I agree that if you allow the agents (and not just their children) back into the game, the conditions for folly aren't met. The point is that you really need a delicately defined setup for TDT to be completely shortsighted, even with a shortsighted utility function.
OK, so now that you've pinned it down, my main complaint applies: the distribution of partners that the agent will eventually have for the game is a function of the agent's strategy. You can't treat them separately and conclude simply that it cooperate against 1 CDT and 1 TDT. Thus, in doing exercise 1, choosing between strategies, the TDT must do exercises 2-4 and more to determine which strategy has the best expected value. And, since we're now talking about expected value, the calculation must involve the utility as a function of the number of children. You can set it to be the number of children, but you have to use that somewhere, and not just monotonicity.
Why?
That was badly phrased. I meant: the calculation must involve the utility function, the function that converts the number of children into utiles. (original corrected)

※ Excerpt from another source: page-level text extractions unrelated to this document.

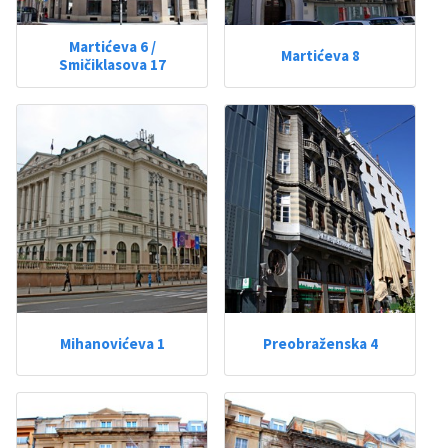
Martićeva 6 /
Martićeva 8
Smičiklasova 17
Mihanovićeva 1
Preobraženska 4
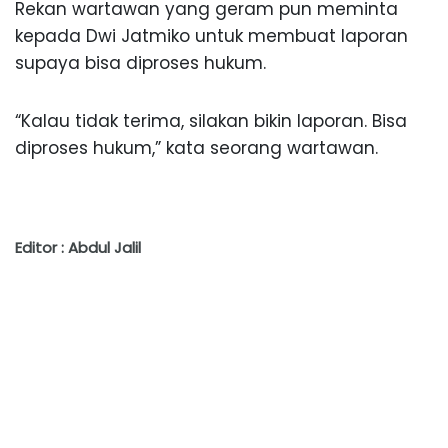
Rekan wartawan yang geram pun meminta
kepada Dwi Jatmiko untuk membuat laporan
supaya bisa diproses hukum.
“Kalau tidak terima, silakan bikin laporan. Bisa
diproses hukum,” kata seorang wartawan.
Editor : Abdul Jalil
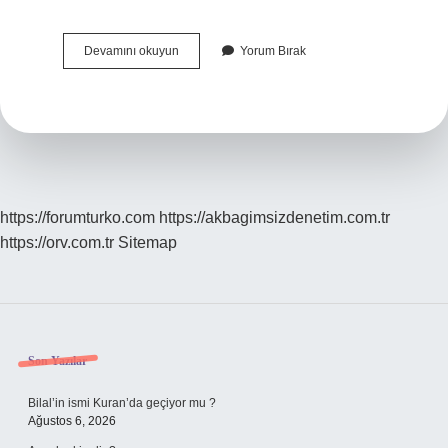
Bilinç
Devamını okuyun
Yorum Bırak
Kaybı
Ilk
Yardım
Nasıl
Yapılır
https://forumturko.com
https://akbagimsizdenetim.com.tr
https://orv.com.tr
Sitemap
Sidebar
Son Yazılar
Bilal’in ismi Kuran’da geçiyor mu ?
Ağustos 6, 2026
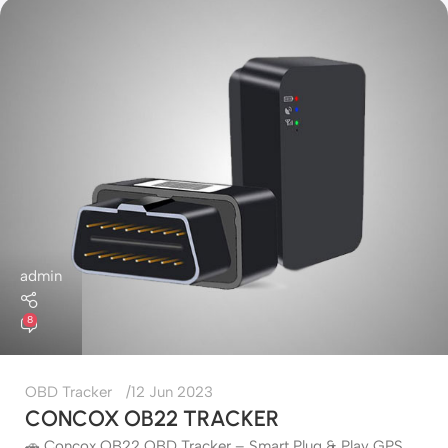
admin
8
OBD Tracker
12 Jun 2023
CONCOX OB22 TRACKER
🚗 Concox OB22 OBD Tracker – Smart Plug & Play GPS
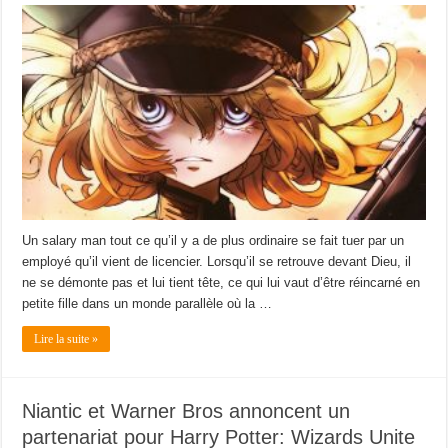
Un salary man tout ce qu’il y a de plus ordinaire se fait tuer par un
employé qu’il vient de licencier. Lorsqu’il se retrouve devant Dieu, il
ne se démonte pas et lui tient tête, ce qui lui vaut d’être réincarné en
petite fille dans un monde parallèle où la …
Lire la suite »
Niantic et Warner Bros annoncent un
partenariat pour Harry Potter: Wizards Unite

Huh- you may be right. Let me ponder this when I'm less tired.
So if I understand you right, even with the short-sighted utility function, there's an echo of Parfit's Hitchhiker here: what TDT decides on these problems actually controls which situations the agent finds itself in, and thus its possible payoff matrices. Since TDT is supposed to get Parfit's Hitchhiker right, therefore, it should give the long-term-winning answer even in this case.
Well, there are some more caveats (it's not clear that agents in the first round would do this, since TDT doesn't win the Counterfactual Mugging, and if agents in round N don't think that way, then what about round N+1...), but you're right that the simple calculation doesn't actually suffice. Drat, and thanks.
Its goal is still different though (if we restore some missing pieces): it wants to game the probabilities of encountering certain opponents so that a single round that contains TDT delivers the most reward. It just so happens that getting rid of DefectBots serves this purpose, but if the opponents were CooperateBots, it looks like TDTs would drive themselves to extinction (or farm the opponents) to maximize the number of expected cooperating opponents that they can defect against (for each instance where there's a TDT agent in the round). (I didn't check this example carefully, so could be wrong, but the principle it exemplifies seems to hold.)
That's a seriously sick idea, but there doesn't seem to be a way to both set up such a favorable matchup and exploit it- is there?